### Excerpted records:
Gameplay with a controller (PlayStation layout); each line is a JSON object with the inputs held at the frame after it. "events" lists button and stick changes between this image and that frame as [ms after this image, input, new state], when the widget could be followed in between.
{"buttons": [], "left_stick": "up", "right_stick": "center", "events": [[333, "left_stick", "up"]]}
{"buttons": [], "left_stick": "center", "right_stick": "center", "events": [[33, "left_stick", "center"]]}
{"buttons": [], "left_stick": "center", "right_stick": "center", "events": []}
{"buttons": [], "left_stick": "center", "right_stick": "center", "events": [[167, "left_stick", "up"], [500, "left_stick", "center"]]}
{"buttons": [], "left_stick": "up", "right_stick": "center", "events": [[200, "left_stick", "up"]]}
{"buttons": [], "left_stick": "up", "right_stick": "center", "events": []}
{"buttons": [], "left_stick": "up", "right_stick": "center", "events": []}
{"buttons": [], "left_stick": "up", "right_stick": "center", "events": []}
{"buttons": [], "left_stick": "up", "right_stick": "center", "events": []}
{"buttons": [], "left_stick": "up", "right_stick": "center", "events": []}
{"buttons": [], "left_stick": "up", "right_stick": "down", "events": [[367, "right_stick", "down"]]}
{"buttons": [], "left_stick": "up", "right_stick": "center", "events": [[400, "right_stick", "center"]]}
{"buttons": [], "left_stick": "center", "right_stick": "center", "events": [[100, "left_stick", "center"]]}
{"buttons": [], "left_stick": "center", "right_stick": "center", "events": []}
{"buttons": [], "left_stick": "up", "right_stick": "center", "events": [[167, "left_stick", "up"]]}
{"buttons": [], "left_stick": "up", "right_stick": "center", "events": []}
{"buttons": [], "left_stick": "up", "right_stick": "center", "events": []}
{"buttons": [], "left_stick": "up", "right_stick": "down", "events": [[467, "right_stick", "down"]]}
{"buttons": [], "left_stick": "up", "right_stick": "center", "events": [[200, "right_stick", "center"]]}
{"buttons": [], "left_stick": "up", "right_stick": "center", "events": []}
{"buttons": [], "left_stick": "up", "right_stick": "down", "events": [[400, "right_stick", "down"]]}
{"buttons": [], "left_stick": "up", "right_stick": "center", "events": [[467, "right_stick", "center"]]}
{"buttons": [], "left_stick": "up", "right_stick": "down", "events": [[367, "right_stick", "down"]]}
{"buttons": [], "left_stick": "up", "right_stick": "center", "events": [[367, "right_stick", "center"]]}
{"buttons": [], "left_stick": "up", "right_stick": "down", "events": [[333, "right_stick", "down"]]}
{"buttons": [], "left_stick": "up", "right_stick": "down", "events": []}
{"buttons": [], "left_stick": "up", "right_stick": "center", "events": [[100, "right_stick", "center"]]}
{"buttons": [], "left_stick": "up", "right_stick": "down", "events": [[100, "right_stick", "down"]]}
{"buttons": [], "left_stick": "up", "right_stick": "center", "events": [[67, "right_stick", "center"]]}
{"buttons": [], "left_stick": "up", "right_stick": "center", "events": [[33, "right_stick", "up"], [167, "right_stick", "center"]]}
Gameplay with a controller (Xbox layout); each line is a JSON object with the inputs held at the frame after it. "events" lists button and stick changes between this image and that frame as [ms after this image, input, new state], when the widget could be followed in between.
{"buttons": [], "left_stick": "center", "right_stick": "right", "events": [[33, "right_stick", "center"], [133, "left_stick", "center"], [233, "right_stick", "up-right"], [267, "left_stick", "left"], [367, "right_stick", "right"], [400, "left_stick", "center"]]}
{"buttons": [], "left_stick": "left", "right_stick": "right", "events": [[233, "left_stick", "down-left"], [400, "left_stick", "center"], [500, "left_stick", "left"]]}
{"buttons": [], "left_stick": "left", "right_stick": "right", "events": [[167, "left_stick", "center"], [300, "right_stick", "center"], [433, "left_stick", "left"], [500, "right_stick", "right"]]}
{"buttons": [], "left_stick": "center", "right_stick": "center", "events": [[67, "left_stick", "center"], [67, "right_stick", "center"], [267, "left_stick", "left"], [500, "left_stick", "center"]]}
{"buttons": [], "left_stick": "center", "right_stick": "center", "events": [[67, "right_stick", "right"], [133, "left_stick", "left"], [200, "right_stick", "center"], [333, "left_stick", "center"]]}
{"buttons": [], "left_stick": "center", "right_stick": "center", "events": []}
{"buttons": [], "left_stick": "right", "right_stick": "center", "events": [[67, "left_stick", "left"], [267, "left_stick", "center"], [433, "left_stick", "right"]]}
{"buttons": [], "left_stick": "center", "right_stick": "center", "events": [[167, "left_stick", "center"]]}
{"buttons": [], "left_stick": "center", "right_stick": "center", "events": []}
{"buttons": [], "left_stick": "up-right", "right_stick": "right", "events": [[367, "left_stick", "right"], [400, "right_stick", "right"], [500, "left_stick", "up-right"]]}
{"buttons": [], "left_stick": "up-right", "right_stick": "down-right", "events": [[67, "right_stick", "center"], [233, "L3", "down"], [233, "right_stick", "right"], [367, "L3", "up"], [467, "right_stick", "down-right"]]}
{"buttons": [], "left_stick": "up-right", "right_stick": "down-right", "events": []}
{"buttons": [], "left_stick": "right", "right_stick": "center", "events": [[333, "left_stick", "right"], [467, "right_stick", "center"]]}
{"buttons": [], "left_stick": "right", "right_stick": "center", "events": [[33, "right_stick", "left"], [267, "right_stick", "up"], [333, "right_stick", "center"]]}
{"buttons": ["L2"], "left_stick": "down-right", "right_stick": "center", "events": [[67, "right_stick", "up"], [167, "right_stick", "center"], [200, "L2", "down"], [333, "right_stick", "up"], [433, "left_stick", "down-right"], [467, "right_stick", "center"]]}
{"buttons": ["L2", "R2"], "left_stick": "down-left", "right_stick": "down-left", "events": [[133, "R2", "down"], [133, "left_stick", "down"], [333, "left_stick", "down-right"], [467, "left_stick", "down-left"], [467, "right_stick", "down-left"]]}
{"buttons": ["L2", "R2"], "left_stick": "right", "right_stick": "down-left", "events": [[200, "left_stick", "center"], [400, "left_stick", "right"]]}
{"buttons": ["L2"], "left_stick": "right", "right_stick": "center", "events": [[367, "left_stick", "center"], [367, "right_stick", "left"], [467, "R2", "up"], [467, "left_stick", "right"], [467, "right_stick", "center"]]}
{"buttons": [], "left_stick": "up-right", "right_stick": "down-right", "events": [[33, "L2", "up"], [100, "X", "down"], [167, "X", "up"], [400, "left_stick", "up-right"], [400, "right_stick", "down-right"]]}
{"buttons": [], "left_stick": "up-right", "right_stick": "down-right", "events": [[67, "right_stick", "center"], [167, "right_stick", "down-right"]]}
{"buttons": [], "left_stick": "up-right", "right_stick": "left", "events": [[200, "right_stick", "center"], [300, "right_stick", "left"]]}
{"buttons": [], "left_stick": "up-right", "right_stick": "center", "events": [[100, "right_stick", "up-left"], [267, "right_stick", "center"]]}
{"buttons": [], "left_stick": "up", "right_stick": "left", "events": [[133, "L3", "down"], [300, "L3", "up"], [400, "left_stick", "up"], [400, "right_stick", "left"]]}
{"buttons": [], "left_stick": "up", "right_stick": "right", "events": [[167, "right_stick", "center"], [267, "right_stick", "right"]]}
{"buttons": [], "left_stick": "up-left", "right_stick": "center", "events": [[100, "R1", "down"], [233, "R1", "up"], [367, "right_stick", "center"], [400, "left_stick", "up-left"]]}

### Exercise instructions:
Please reproduce all of the entries above exactly as they appear.

### Solution to the exercise:
Gameplay with a controller (PlayStation layout); each line is a JSON object with the inputs held at the frame after it. "events" lists button and stick changes between this image and that frame as [ms after this image, input, new state], when the widget could be followed in between.
{"buttons": [], "left_stick": "up", "right_stick": "center", "events": [[333, "left_stick", "up"]]}
{"buttons": [], "left_stick": "center", "right_stick": "center", "events": [[33, "left_stick", "center"]]}
{"buttons": [], "left_stick": "center", "right_stick": "center", "events": []}
{"buttons": [], "left_stick": "center", "right_stick": "center", "events": [[167, "left_stick", "up"], [500, "left_stick", "center"]]}
{"buttons": [], "left_stick": "up", "right_stick": "center", "events": [[200, "left_stick", "up"]]}
{"buttons": [], "left_stick": "up", "right_stick": "center", "events": []}
{"buttons": [], "left_stick": "up", "right_stick": "center", "events": []}
{"buttons": [], "left_stick": "up", "right_stick": "center", "events": []}
{"buttons": [], "left_stick": "up", "right_stick": "center", "events": []}
{"buttons": [], "left_stick": "up", "right_stick": "center", "events": []}
{"buttons": [], "left_stick": "up", "right_stick": "down", "events": [[367, "right_stick", "down"]]}
{"buttons": [], "left_stick": "up", "right_stick": "center", "events": [[400, "right_stick", "center"]]}
{"buttons": [], "left_stick": "center", "right_stick": "center", "events": [[100, "left_stick", "center"]]}
{"buttons": [], "left_stick": "center", "right_stick": "center", "events": []}
{"buttons": [], "left_stick": "up", "right_stick": "center", "events": [[167, "left_stick", "up"]]}
{"buttons": [], "left_stick": "up", "right_stick": "center", "events": []}
{"buttons": [], "left_stick": "up", "right_stick": "center", "events": []}
{"buttons": [], "left_stick": "up", "right_stick": "down", "events": [[467, "right_stick", "down"]]}
{"buttons": [], "left_stick": "up", "right_stick": "center", "events": [[200, "right_stick", "center"]]}
{"buttons": [], "left_stick": "up", "right_stick": "center", "events": []}
{"buttons": [], "left_stick": "up", "right_stick": "down", "events": [[400, "right_stick", "down"]]}
{"buttons": [], "left_stick": "up", "right_stick": "center", "events": [[467, "right_stick", "center"]]}
{"buttons": [], "left_stick": "up", "right_stick": "down", "events": [[367, "right_stick", "down"]]}
{"buttons": [], "left_stick": "up", "right_stick": "center", "events": [[367, "right_stick", "center"]]}
{"buttons": [], "left_stick": "up", "right_stick": "down", "events": [[333, "right_stick", "down"]]}
{"buttons": [], "left_stick": "up", "right_stick": "down", "events": []}
{"buttons": [], "left_stick": "up", "right_stick": "center", "events": [[100, "right_stick", "center"]]}
{"buttons": [], "left_stick": "up", "right_stick": "down", "events": [[100, "right_stick", "down"]]}
{"buttons": [], "left_stick": "up", "right_stick": "center", "events": [[67, "right_stick", "center"]]}
{"buttons": [], "left_stick": "up", "right_stick": "center", "events": [[33, "right_stick", "up"], [167, "right_stick", "center"]]}
Gameplay with a controller (Xbox layout); each line is a JSON object with the inputs held at the frame after it. "events" lists button and stick changes between this image and that frame as [ms after this image, input, new state], when the widget could be followed in between.
{"buttons": [], "left_stick": "center", "right_stick": "right", "events": [[33, "right_stick", "center"], [133, "left_stick", "center"], [233, "right_stick", "up-right"], [267, "left_stick", "left"], [367, "right_stick", "right"], [400, "left_stick", "center"]]}
{"buttons": [], "left_stick": "left", "right_stick": "right", "events": [[233, "left_stick", "down-left"], [400, "left_stick", "center"], [500, "left_stick", "left"]]}
{"buttons": [], "left_stick": "left", "right_stick": "right", "events": [[167, "left_stick", "center"], [300, "right_stick", "center"], [433, "left_stick", "left"], [500, "right_stick", "right"]]}
{"buttons": [], "left_stick": "center", "right_stick": "center", "events": [[67, "left_stick", "center"], [67, "right_stick", "center"], [267, "left_stick", "left"], [500, "left_stick", "center"]]}
{"buttons": [], "left_stick": "center", "right_stick": "center", "events": [[67, "right_stick", "right"], [133, "left_stick", "left"], [200, "right_stick", "center"], [333, "left_stick", "center"]]}
{"buttons": [], "left_stick": "center", "right_stick": "center", "events": []}
{"buttons": [], "left_stick": "right", "right_stick": "center", "events": [[67, "left_stick", "left"], [267, "left_stick", "center"], [433, "left_stick", "right"]]}
{"buttons": [], "left_stick": "center", "right_stick": "center", "events": [[167, "left_stick", "center"]]}
{"buttons": [], "left_stick": "center", "right_stick": "center", "events": []}
{"buttons": [], "left_stick": "up-right", "right_stick": "right", "events": [[367, "left_stick", "right"], [400, "right_stick", "right"], [500, "left_stick", "up-right"]]}
{"buttons": [], "left_stick": "up-right", "right_stick": "down-right", "events": [[67, "right_stick", "center"], [233, "L3", "down"], [233, "right_stick", "right"], [367, "L3", "up"], [467, "right_stick", "down-right"]]}
{"buttons": [], "left_stick": "up-right", "right_stick": "down-right", "events": []}
{"buttons": [], "left_stick": "right", "right_stick": "center", "events": [[333, "left_stick", "right"], [467, "right_stick", "center"]]}
{"buttons": [], "left_stick": "right", "right_stick": "center", "events": [[33, "right_stick", "left"], [267, "right_stick", "up"], [333, "right_stick", "center"]]}
{"buttons": ["L2"], "left_stick": "down-right", "right_stick": "center", "events": [[67, "right_stick", "up"], [167, "right_stick", "center"], [200, "L2", "down"], [333, "right_stick", "up"], [433, "left_stick", "down-right"], [467, "right_stick", "center"]]}
{"buttons": ["L2", "R2"], "left_stick": "down-left", "right_stick": "down-left", "events": [[133, "R2", "down"], [133, "left_stick", "down"], [333, "left_stick", "down-right"], [467, "left_stick", "down-left"], [467, "right_stick", "down-left"]]}
{"buttons": ["L2", "R2"], "left_stick": "right", "right_stick": "down-left", "events": [[200, "left_stick", "center"], [400, "left_stick", "right"]]}
{"buttons": ["L2"], "left_stick": "right", "right_stick": "center", "events": [[367, "left_stick", "center"], [367, "right_stick", "left"], [467, "R2", "up"], [467, "left_stick", "right"], [467, "right_stick", "center"]]}
{"buttons": [], "left_stick": "up-right", "right_stick": "down-right", "events": [[33, "L2", "up"], [100, "X", "down"], [167, "X", "up"], [400, "left_stick", "up-right"], [400, "right_stick", "down-right"]]}
{"buttons": [], "left_stick": "up-right", "right_stick": "down-right", "events": [[67, "right_stick", "center"], [167, "right_stick", "down-right"]]}
{"buttons": [], "left_stick": "up-right", "right_stick": "left", "events": [[200, "right_stick", "center"], [300, "right_stick", "left"]]}
{"buttons": [], "left_stick": "up-right", "right_stick": "center", "events": [[100, "right_stick", "up-left"], [267, "right_stick", "center"]]}
{"buttons": [], "left_stick": "up", "right_stick": "left", "events": [[133, "L3", "down"], [300, "L3", "up"], [400, "left_stick", "up"], [400, "right_stick", "left"]]}
{"buttons": [], "left_stick": "up", "right_stick": "right", "events": [[167, "right_stick", "center"], [267, "right_stick", "right"]]}
{"buttons": [], "left_stick": "up-left", "right_stick": "center", "events": [[100, "R1", "down"], [233, "R1", "up"], [367, "right_stick", "center"], [400, "left_stick", "up-left"]]}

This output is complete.